**WHAT YOU NEED TO DO**
Would you reproduce each of the records below verbatim, keeping every line as it appears?

**PROVIDED RECORDS**
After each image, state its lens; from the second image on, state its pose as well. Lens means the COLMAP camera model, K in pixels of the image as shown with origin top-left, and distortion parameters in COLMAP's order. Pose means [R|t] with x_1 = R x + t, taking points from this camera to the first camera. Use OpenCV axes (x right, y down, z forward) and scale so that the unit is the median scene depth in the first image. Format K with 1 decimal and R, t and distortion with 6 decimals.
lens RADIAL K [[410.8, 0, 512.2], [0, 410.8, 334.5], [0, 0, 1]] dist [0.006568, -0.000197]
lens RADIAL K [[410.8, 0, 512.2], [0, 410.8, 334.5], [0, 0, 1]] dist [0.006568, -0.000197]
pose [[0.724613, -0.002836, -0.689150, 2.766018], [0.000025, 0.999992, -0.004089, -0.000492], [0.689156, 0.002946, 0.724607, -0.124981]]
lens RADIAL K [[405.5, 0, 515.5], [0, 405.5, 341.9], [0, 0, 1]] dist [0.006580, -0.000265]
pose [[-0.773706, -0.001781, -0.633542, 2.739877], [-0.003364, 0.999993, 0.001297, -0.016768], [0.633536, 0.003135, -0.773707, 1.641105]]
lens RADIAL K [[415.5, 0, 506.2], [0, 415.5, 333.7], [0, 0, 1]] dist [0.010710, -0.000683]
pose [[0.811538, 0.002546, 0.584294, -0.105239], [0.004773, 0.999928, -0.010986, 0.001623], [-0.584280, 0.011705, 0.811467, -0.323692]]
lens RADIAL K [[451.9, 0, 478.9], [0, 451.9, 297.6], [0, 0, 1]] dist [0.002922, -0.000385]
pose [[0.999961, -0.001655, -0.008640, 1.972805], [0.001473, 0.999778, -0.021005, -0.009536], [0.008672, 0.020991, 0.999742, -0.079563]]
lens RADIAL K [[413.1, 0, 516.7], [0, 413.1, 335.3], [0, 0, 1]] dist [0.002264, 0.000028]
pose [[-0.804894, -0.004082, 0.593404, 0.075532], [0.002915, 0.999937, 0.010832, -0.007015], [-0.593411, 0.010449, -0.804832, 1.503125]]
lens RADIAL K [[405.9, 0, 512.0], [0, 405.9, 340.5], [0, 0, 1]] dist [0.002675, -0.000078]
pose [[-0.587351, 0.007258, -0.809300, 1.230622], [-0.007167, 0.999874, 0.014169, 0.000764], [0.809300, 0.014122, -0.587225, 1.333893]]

**RESULT BELOW**
After each image, state its lens; from the second image on, state its pose as well. Lens means the COLMAP camera model, K in pixels of the image as shown with origin top-left, and distortion parameters in COLMAP's order. Pose means [R|t] with x_1 = R x + t, taking points from this camera to the first camera. Use OpenCV axes (x right, y down, z forward) and scale so that the unit is the median scene depth in the first image. Format K with 1 decimal and R, t and distortion with 6 decimals.
lens RADIAL K [[410.8, 0, 512.2], [0, 410.8, 334.5], [0, 0, 1]] dist [0.006568, -0.000197]
lens RADIAL K [[410.8, 0, 512.2], [0, 410.8, 334.5], [0, 0, 1]] dist [0.006568, -0.000197]
pose [[0.724613, -0.002836, -0.689150, 2.766018], [0.000025, 0.999992, -0.004089, -0.000492], [0.689156, 0.002946, 0.724607, -0.124981]]
lens RADIAL K [[405.5, 0, 515.5], [0, 405.5, 341.9], [0, 0, 1]] dist [0.006580, -0.000265]
pose [[-0.773706, -0.001781, -0.633542, 2.739877], [-0.003364, 0.999993, 0.001297, -0.016768], [0.633536, 0.003135, -0.773707, 1.641105]]
lens RADIAL K [[415.5, 0, 506.2], [0, 415.5, 333.7], [0, 0, 1]] dist [0.010710, -0.000683]
pose [[0.811538, 0.002546, 0.584294, -0.105239], [0.004773, 0.999928, -0.010986, 0.001623], [-0.584280, 0.011705, 0.811467, -0.323692]]
lens RADIAL K [[451.9, 0, 478.9], [0, 451.9, 297.6], [0, 0, 1]] dist [0.002922, -0.000385]
pose [[0.999961, -0.001655, -0.008640, 1.972805], [0.001473, 0.999778, -0.021005, -0.009536], [0.008672, 0.020991, 0.999742, -0.079563]]
lens RADIAL K [[413.1, 0, 516.7], [0, 413.1, 335.3], [0, 0, 1]] dist [0.002264, 0.000028]
pose [[-0.804894, -0.004082, 0.593404, 0.075532], [0.002915, 0.999937, 0.010832, -0.007015], [-0.593411, 0.010449, -0.804832, 1.503125]]
lens RADIAL K [[405.9, 0, 512.0], [0, 405.9, 340.5], [0, 0, 1]] dist [0.002675, -0.000078]
pose [[-0.587351, 0.007258, -0.809300, 1.230622], [-0.007167, 0.999874, 0.014169, 0.000764], [0.809300, 0.014122, -0.587225, 1.333893]]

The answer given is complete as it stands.